那位曾在朝中权势滔天、被誉为“天子之刃”的王国司马,脸色刹那煞白。他僵立片刻,猛然抱拳行礼:“臣……遵旨。”
他缓缓后退,眼神掠过满殿臣子,无一人替他说情。太傅垂眸,御史台低头,连原本站在东宫身侧的几位辅臣,也一声未吭。
门外传来内侍清喝:“送王司马退殿。”
随着脚步声渐远,满殿寂静。
皇帝目光转向东宫,语气冷淡:“太子辅政一职,暂由中书令接管。东宫自即日起,专心习政,未得朕令,不得涉政半分。”
东宫太子猛然抬头:“父皇!”
皇帝摆手:“退下。”
太子面色惨白,身子晃了晃,终于低下头:“……儿臣遵旨。”
这一刻,百官震动。朝堂权势,骤然洗牌。
而立于殿门口的那道挺拔身影,终于跨步而入,抱拳低头:“臣,萧逸,恭请陛下安。

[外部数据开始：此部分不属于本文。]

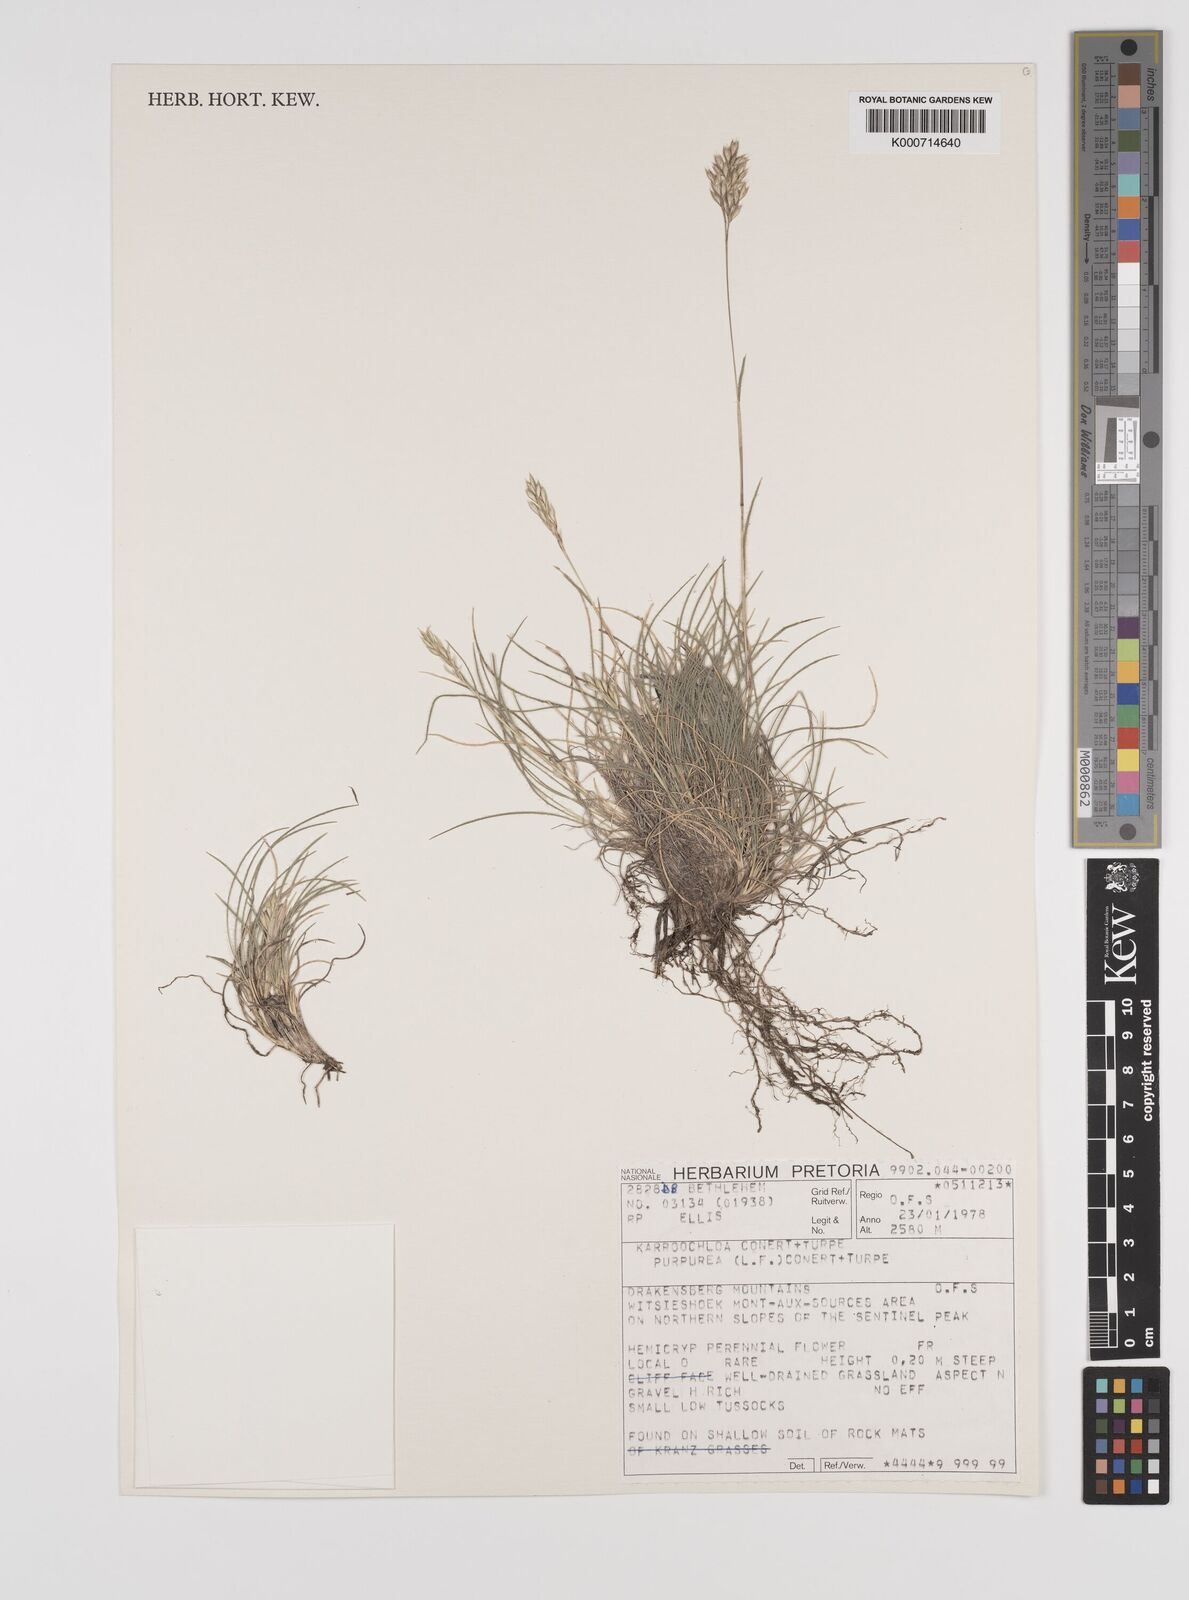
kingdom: Plantae
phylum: Tracheophyta
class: Liliopsida
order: Poales
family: Poaceae
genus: Rytidosperma
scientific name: Rytidosperma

”
皇帝望着他,嘴角勾出一丝不易察觉的笑:“靖毒使,你可知,你扛过了今日,却也扛起了天下之重?”
萧逸淡淡回道:“臣既持兵于外,当守疆于心。”
皇帝微微眯起眼:“好一个守疆于心。”
他挥手:“兵权收回,靖毒军余部归将军整顿,五日内整备入西北大营。”
萧逸恭敬躬身:“臣遵旨。”
一瞬间,殿内气氛微妙——没人敢再议一声,没人敢再反驳。
谢玄站在殿外,望着这一幕,轻轻吹了个口哨:“他扛住了。”
柳映雪缓步走近,素甲微晃,凤目微挑,低声一笑:“可扛得越久,摔得越狠。”
谢玄笑意僵住,缓缓转头:“……郡主,能不能别说这么丧气的话。”
柳映雪挑挑眉,没再言语,只是望着那道走出殿门的背影,眼神中却是一抹说不清的笑意。
而殿内,皇帝转过身,背影落在雕花龙椅前,他缓缓坐下,眼神幽深:“萧逸……朕留你到今日,可从未打算,让你全身而退。”